How to ensure that the heat treatment hardness meets the requirements during the design and processing of ZLY160-20 reducer gears

In the design and machining process of ZLY160-20-4N reducer gears, the hardness of heat treatment can be ensured to meet the requirements through the following methods:

Reasonably design gears

Optimize tooth profile parameters: Reasonably determine parameters such as tooth crest height, tooth root height, and modulus to avoid uneven hardness distribution between the tooth surface and tooth root. For example, adjusting the tooth crest height coefficient appropriately can improve the tooth root interference in gear transmission, reduce stress concentration at the tooth root during heat treatment, and improve the hardness and fatigue strength of the tooth root.

Consider gear structure: During design, the gear shape should be symmetrical and the cross-section should be uniform to reduce thermal stress caused by uneven heat transfer. For gears with complex shapes, stress distribution during heat treatment can be improved and hardness uniformity can be ensured by increasing process holes, optimizing spoke structure, and other methods.

Strictly control the quality of raw materials

Choose appropriate steel: Select steel with appropriate hardenability according to the requirements and load conditions of the gear.
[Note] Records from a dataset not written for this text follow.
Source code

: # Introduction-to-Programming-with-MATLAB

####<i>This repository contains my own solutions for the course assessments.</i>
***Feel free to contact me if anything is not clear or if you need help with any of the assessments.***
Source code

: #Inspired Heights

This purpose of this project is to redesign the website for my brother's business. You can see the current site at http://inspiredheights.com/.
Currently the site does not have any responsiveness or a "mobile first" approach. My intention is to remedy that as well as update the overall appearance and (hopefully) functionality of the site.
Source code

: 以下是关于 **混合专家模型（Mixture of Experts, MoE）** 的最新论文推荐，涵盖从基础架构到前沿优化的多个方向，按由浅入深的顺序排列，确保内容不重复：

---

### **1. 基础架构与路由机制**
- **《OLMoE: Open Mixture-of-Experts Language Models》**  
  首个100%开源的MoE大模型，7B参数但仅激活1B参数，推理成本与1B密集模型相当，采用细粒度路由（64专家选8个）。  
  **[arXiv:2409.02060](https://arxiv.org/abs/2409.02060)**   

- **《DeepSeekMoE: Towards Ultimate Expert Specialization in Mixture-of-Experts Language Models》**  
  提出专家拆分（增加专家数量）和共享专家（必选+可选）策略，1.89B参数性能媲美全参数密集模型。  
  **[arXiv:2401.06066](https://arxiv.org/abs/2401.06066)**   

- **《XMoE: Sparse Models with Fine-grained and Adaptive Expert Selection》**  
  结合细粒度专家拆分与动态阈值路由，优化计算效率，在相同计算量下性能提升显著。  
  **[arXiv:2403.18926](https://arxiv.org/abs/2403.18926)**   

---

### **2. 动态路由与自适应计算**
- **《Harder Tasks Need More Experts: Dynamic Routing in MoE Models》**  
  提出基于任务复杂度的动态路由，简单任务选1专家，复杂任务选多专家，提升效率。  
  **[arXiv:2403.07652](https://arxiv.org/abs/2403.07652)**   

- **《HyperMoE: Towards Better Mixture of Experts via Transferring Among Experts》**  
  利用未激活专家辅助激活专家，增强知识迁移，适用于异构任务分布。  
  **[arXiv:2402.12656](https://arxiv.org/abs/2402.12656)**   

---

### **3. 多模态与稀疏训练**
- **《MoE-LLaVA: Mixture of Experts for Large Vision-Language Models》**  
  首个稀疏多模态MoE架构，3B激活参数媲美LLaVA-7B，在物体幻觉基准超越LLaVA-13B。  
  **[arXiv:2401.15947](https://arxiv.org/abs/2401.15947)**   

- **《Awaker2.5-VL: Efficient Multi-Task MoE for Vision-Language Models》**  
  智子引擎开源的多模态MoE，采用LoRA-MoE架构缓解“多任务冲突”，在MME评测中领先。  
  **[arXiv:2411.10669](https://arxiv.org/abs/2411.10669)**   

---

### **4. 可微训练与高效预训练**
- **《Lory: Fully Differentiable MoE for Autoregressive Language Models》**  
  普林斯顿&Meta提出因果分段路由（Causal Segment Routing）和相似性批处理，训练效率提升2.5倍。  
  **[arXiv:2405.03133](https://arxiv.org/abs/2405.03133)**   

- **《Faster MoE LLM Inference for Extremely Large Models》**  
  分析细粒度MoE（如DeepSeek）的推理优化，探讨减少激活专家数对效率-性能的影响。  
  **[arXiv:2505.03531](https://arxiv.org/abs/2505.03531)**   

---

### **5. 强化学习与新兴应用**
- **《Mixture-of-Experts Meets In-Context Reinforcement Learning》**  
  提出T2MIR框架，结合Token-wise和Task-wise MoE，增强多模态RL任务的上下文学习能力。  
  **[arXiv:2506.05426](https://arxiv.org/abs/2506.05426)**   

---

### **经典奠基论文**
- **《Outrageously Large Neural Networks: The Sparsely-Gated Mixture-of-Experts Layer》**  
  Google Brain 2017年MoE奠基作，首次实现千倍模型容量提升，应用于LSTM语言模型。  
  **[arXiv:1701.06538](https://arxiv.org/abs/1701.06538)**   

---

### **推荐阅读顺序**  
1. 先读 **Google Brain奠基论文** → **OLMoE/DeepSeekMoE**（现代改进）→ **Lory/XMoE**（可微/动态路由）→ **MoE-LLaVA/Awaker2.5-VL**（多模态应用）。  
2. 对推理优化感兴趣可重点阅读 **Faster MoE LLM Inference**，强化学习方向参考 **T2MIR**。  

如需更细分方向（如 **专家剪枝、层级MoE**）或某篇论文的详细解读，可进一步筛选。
For gears that require high hardness, low-carbon alloy steels such as 20Cr and 20CrNi2Mo can be used for carburizing and quenching, or medium carbon alloy steels such as 40Cr and 35CrMo can be used for quenching to obtain the required hardness.

Inspection of material defects: Raw materials should be free of severe segregation, inclusions, and other defects that can affect the microstructure transformation and hardness distribution during heat treatment. Strict inspection of raw materials can be carried out through metallographic examination, flaw detection and other methods to ensure that the quality meets the requirements.

Optimize processing technology

Forging process: Adopting an appropriate forging ratio, generally between 3-5, to make the internal structure of the steel dense and uniform, improve the streamline distribution of the metal, and enhance the comprehensive performance of the gear. At the same time, control the forging heating temperature and cooling rate to avoid defects such as overheating and undercooling, creating favorable organizational conditions for subsequent heat treatment.

Cutting: Control the cutting amount to avoid residual stress caused by excessive cutting force, which affects the hardness of heat treatment. For example, when precision rolling teeth, the tooth profile error cannot exceed 0.03 millimeters, and the tooth surface roughness meets the design requirements to reduce the influence of machining stress on heat treatment deformation and hardness. In addition, it is necessary to keep the cutting tools sharp during the processing and replace worn tools in a timely manner.

Accurate control of heat treatment process

Carburizing process: For gears that require carburizing, precise control of carburizing temperature and time. If the preheating temperature is 500-550 ℃, the secondary heating temperature is 800-850 ℃, the initial carburizing temperature is 900-950 ℃, the strong carburizing temperature is 950-1000 ℃, the diffusion carburizing temperature is 900-950 ℃, and the quenching carburizing temperature is 800-850 ℃, in order to ensure that the depth of the carburizing layer and the distribution of carbon concentration meet the requirements, and thus obtain suitable surface hardness. At the same time, control the flow rate and type of carburizing agent to ensure a uniform and stable carburizing process.